With all that, the pandemic is still suppressing the demand for routine preventive measures, such as screening programs and vaccines and chronic care. It is a significant drawback because worldwide, 80 million children have missed routine vaccinations for measles, polio, and diphtheria. Delaying treatments at this rate has a substantial impact on the health of populations, with snowballing penalties for healthcare systems around the globe. Even if the countries augment their typical surgical backlog for optional procedures by 30%, it still won’t be enough. The healthcare system will need at least two years to clear up the build-up of operations.
- Innovation in the delivery of care
Amid the chaos, almost all countries had to do whatever it took to improve patient care. Now, many countries have strengthened their multidisciplinary alliance to battle against the pandemic. For instance, the US and Spain forged public-private corporations to tap into private-sector dimensions and design new digital tools. Healthcare systems in the UK and China created new teams with harmonizing clinical specialties. These include pulmonology, geriatrics physicians, and ICU – all working to treat COVID-19 more efficiently.
Additionally, broken supply chains of products, such as Personal Protective Equipment (PPE), have led to severe shortages.
- Healthcare system effectiveness and efficiency
Most healthcare systems have shifted to more active decision-making and improved their acceptance of data utilization. For instance, Sweden has been able to organize scarce resources and available beds by hiring a government body to analyze, collect, and disseminate data from local health regions. Also, Germany created a new website to share and collect information regarding ICU capacity at all hospitals in the country. Yet various other healthcare systems worldwide, both regional and national, have been unable to create similar measures due to a lack of transparent, reliable, interoperable data. That means that adequate efficiency is still not available in many countries, which is a significant obstacle in reducing the virus. However, the healthcare faculties are trying their best to adapt to these new changes and create a better post-pandemic world.
- Digital care
During the coronavirus pandemic, the need for digital healthcare technologies has rapidly increased among both physicians and patients.
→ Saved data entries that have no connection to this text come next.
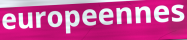
europeennesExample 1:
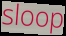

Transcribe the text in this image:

sloop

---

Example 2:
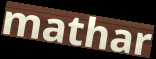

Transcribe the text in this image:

mathar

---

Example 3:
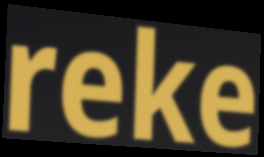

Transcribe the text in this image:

reke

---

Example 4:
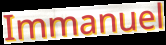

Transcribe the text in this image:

Immanuel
For instance, in most European countries, patients’ willingness to use telehealth rose to 60% over pre-pandemic levels.
A German-based insurance company increased its availability of digital services by more than 300% in a matter of days – a massive improvement. Notably, the enterprises with a stronger foundation in digital technology before the epidemic hit were far better armed to answer it. For instance, Finland and Norway both had a flexible, scalable digital infrastructure for their health systems. It radically up-lifted their rollout of COVID-19 response measures. Other countries that lack exceptional virtual care follow up with developed countries to create impeccable response procedures. With such developments, the hope for achieving a post-pandemic era is looking brighter and brighter.
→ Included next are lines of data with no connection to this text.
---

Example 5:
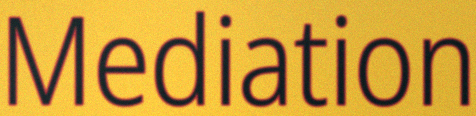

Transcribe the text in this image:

Mediation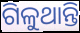
ଗିଳୁଥାନ୍ତିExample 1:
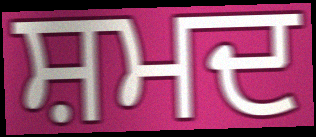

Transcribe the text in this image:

ਸ਼ਮਦ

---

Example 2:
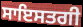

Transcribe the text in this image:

ਸਾਇਸਤਗੀ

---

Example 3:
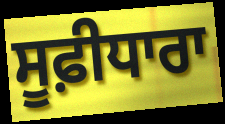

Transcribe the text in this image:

ਸੂਫ਼ੀਧਾਰਾ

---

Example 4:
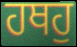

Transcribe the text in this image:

ਹਥਹੁ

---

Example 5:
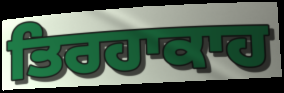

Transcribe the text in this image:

ਤਿਰਹਾਕਾਹ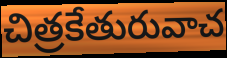
చిత్రకేతురువాచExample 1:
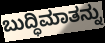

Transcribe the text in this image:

ಬುದ್ಧಿಮಾತನ್ನು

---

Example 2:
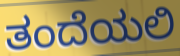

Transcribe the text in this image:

ತಂದೆಯಲಿ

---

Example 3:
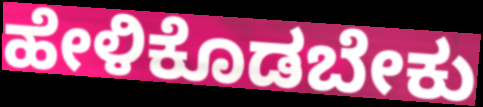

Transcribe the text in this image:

Note that these challenges and lessons were just the beginning; there’s more to come. The most important lesson is that this intense virus we are going through demands the courage to change. History will likely record the coronavirus pandemic as a once-in-a-century calamity. With all that’s said and done, we’ve come a long way. The healthcare system is now more aware of what’s going to work and what will not. The key to survival is to remain persistent and strive for a better tomorrow.